_Passage to read_
• • •

Fight against college binge drinking lacks force
Drinking has been associated with college students since before the time the release of “Animal House,” and schools are now being urged to take responsibility for it.
A recent op-ed in the Washington Examiner argues that private college rankings, such as the U.S. News and World Report, should include alcohol abuse and any effort the college takes to fight its occurrence as a way to hold schools accountable for binge drinking that happens on their campuses.
As the op-ed noted, drinking among college students can lead to alcohol-related harm and is often associated with sexual assault. Yet, while singling out the problem of binge drinking with college rankings could be effective in an ideal world, schools still have to grapple with ways to get students to care.
The idea is that the threat of not reaching the top of the rank- ings because of a campus binge- drinking problem would motivate schools to try harder to control students’ drinking. As mentioned in the op-ed, last September a Boston Magazine article found that schools are pushed to move their ranking up after seeing that higher-ranked schools have “increased visibility and prestige” and “greater revenue potential.”
Yes, dangling money over schools could encourage them to work out their binge-drinking issues on campus, however, the op-ed addressed the fact that Princeton, the top-ranked college on U.S. News, found that binge drinking actually increased on its campus despite implementing drinking restrictions.

• • •

Records from a collection
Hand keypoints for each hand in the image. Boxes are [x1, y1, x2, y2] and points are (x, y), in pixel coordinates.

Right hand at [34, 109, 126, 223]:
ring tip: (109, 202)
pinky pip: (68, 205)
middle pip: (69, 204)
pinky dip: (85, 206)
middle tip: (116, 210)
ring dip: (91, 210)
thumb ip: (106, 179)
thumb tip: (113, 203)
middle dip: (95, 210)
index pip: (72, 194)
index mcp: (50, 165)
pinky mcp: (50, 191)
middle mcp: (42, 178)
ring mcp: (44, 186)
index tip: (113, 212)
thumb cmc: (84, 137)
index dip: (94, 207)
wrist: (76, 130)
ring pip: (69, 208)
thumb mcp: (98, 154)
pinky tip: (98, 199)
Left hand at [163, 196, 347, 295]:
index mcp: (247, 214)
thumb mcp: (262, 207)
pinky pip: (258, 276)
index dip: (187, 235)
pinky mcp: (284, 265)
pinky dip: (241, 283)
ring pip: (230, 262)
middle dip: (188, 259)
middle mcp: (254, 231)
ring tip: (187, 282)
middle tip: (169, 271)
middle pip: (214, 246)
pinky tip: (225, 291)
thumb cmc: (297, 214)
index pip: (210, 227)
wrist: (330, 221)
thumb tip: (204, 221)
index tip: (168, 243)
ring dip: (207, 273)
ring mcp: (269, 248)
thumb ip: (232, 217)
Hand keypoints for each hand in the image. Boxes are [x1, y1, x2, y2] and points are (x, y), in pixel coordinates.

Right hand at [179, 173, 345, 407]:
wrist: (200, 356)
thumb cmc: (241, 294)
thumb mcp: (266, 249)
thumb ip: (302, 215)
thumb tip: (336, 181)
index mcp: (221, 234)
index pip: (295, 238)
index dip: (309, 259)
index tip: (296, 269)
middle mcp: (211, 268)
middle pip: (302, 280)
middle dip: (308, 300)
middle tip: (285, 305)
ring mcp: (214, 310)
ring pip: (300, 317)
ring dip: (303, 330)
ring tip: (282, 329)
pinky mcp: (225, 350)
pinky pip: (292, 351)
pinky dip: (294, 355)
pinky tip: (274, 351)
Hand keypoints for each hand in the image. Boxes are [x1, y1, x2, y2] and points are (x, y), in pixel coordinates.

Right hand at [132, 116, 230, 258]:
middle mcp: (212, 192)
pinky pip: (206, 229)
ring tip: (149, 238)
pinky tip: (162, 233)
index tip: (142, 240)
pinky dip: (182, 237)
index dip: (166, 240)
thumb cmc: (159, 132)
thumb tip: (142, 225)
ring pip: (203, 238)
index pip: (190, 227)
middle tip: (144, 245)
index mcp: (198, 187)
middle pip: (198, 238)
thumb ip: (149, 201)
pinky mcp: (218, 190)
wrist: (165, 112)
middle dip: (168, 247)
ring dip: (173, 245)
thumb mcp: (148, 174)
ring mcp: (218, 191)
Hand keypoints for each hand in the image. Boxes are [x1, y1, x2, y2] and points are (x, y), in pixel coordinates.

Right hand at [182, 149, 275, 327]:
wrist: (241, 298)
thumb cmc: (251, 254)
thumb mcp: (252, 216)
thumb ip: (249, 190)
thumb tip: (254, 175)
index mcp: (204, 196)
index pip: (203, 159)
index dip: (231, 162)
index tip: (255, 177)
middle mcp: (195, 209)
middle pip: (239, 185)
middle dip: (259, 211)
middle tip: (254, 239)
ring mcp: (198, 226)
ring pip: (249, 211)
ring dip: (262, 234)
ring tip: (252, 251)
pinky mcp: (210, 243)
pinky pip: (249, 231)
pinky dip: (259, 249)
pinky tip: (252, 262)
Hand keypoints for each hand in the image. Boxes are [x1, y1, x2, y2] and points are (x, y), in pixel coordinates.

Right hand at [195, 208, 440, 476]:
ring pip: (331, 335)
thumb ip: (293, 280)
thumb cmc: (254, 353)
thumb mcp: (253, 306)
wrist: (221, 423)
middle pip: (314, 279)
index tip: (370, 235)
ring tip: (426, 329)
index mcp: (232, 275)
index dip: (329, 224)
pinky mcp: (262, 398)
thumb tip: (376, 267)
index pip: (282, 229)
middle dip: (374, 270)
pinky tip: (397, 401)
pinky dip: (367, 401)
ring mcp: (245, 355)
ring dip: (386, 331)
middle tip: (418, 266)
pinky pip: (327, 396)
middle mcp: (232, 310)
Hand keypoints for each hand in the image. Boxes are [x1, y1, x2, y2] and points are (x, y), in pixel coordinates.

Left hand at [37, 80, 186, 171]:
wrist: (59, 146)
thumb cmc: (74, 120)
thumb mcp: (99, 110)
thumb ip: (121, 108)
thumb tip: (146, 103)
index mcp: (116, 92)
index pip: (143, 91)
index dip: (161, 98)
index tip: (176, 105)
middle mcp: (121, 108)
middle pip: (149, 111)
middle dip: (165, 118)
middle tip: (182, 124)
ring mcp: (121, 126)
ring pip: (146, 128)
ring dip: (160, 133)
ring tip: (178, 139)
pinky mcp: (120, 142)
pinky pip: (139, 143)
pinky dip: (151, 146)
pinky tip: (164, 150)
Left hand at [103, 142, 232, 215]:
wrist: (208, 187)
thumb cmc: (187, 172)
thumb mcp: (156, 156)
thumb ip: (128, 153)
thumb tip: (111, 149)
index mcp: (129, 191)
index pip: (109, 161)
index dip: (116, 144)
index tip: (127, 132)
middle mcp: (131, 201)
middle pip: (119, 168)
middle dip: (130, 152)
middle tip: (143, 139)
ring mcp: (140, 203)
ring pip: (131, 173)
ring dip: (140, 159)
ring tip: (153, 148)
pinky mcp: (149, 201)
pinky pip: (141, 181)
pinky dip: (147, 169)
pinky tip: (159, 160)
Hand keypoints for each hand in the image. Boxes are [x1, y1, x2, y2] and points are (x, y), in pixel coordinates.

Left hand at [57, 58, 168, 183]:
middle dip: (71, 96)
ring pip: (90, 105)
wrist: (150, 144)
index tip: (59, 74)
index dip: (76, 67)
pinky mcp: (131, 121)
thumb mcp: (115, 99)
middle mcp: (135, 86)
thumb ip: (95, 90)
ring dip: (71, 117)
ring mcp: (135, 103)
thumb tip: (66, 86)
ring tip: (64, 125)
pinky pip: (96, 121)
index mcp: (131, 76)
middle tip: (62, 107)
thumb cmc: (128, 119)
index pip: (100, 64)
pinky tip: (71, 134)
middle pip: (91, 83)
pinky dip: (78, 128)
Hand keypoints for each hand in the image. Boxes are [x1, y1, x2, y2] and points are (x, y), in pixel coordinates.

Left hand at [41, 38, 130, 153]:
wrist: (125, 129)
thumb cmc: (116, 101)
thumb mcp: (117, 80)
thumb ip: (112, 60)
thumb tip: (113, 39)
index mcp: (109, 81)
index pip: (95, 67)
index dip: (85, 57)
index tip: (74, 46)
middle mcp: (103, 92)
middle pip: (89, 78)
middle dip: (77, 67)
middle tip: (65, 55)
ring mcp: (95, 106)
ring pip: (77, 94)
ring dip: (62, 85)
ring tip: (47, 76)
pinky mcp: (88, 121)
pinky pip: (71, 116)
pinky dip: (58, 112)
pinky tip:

• • •

_Tasks_
1. In the article on college binge drinking, what happened at Princeton after it put drinking restrictions in place?
2. Resume the article on college binge drinking from its last sentence.

_Answers by item_
1. Binge drinking actually increased on its campus.

2.
That just goes to show that students are not guaranteed to follow whatever discouragement against binge drinking a university puts in place. Even more problematic, many students are selective with what they want to base their college decisions on.
For instance, though a report from the American Education Research Association found that rankings such as U.S. News and the Princeton Review do affect students’ college choices, according to the Atlantic, it depends on the metric. While “quality of life” and academic rankings from the Princeton Review affect the applications process, the ranking’s “Party Schools” and “Stone- Cold Sober Schools” lists didn’t statistically impact the number of applicants.
Schools have already made efforts on their own to deal with binge drinking, yet it becomes an issue of effectiveness when many students are of legal drinking age.
Brown University, as the op-ed noted, recently implemented a ban on alcohol in residential events, and Dartmouth College banned liquor that is over 15 percent alcohol from campus. However, if the ranking system needs to become part of the picture, it would be more effective to address problems such as sexual assault as individual problems. Last year, for instance, the women’s advocacy organization UltraViolet pushed for the Princeton Review to include how schools handle sexual assault on its rankings.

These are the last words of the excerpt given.